ACTION ITEM: Reproduce the text of the material below without any alterations, leaving out the pictures.

WORKING DATA:

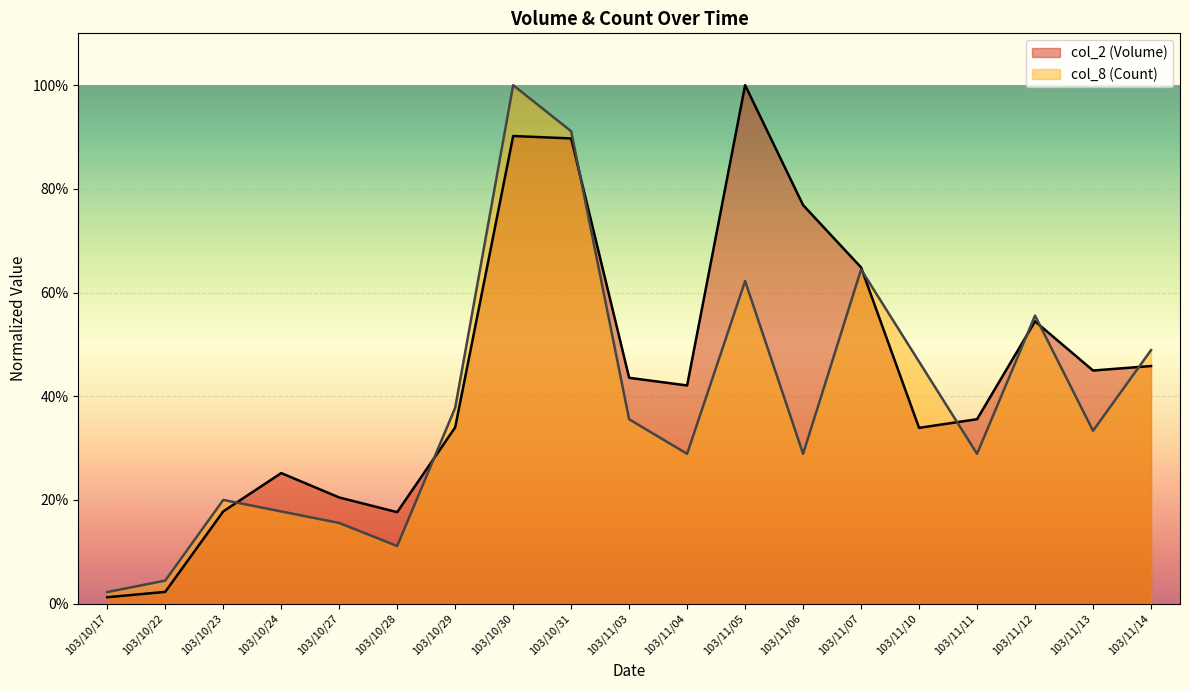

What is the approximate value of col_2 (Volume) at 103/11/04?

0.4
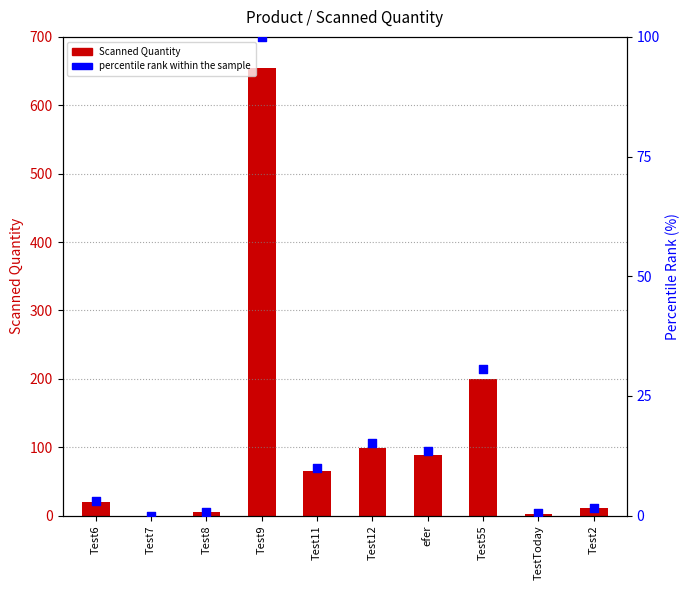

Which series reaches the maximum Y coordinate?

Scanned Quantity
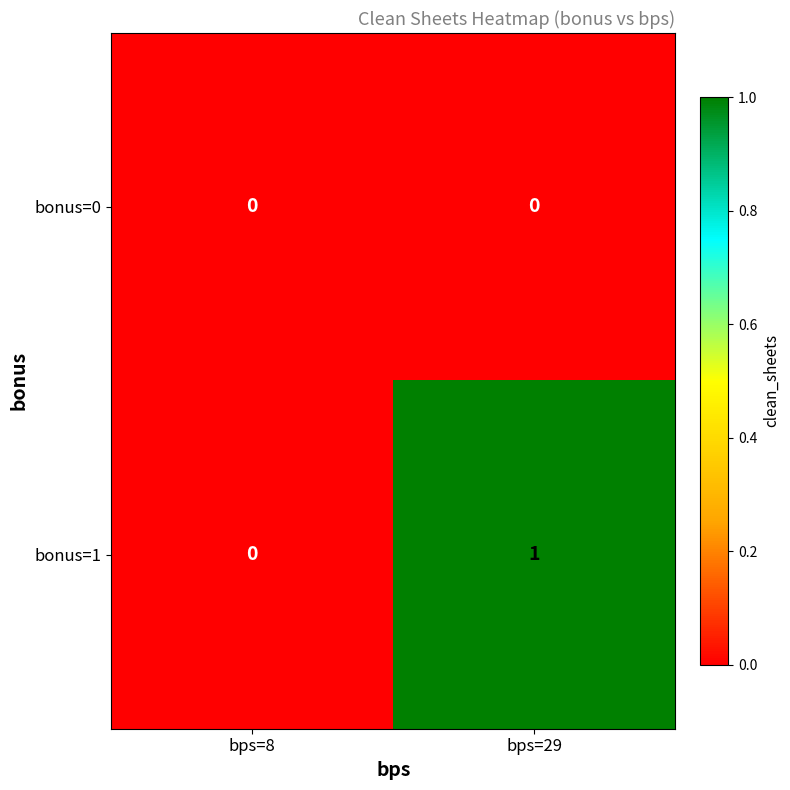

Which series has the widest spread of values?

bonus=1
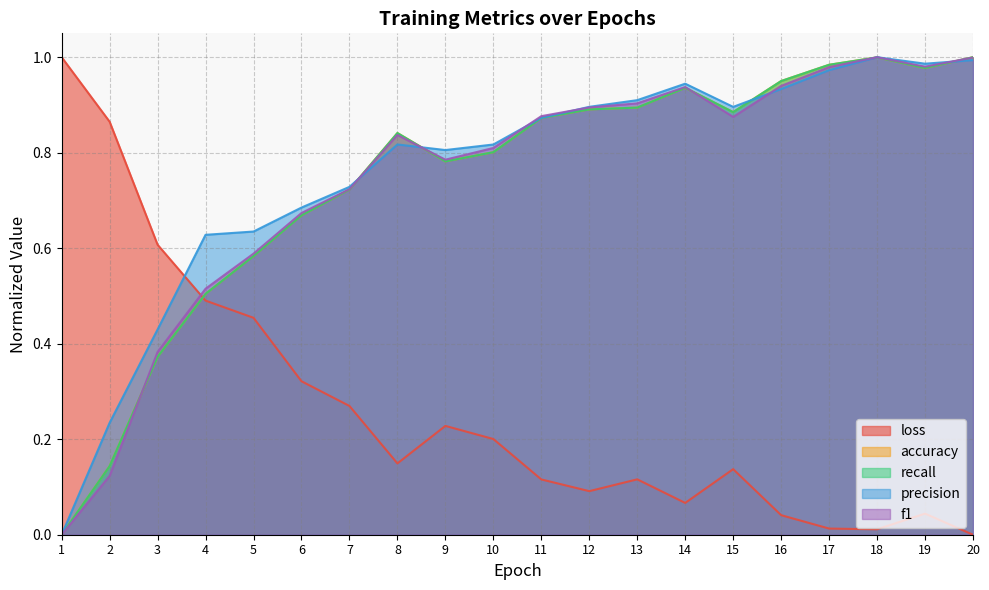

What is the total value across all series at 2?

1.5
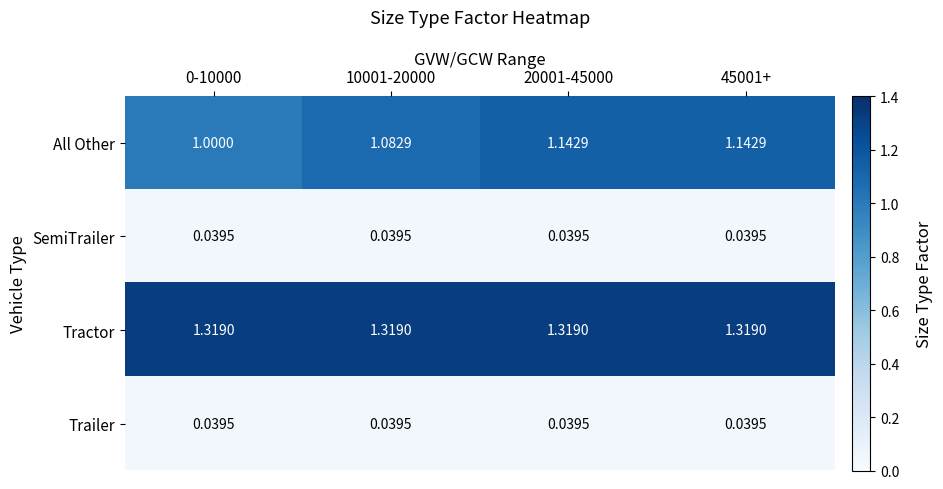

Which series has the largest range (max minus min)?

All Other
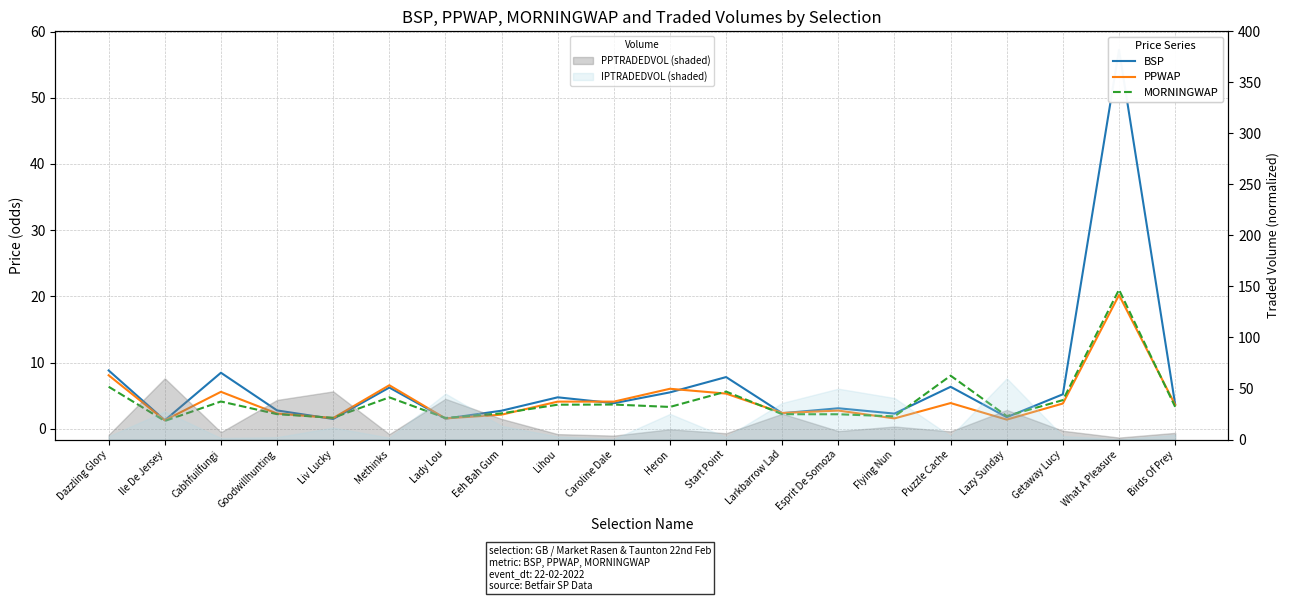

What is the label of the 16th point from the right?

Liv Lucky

WRITTEN REPLY:
What is the approximate value of col_2 (Volume) at 103/11/04?

0.4

Which series reaches the maximum Y coordinate?

Scanned Quantity

Which series has the widest spread of values?

bonus=1

What is the total value across all series at 2?

1.5

Which series has the largest range (max minus min)?

All Other

What is the label of the 16th point from the right?

Liv Lucky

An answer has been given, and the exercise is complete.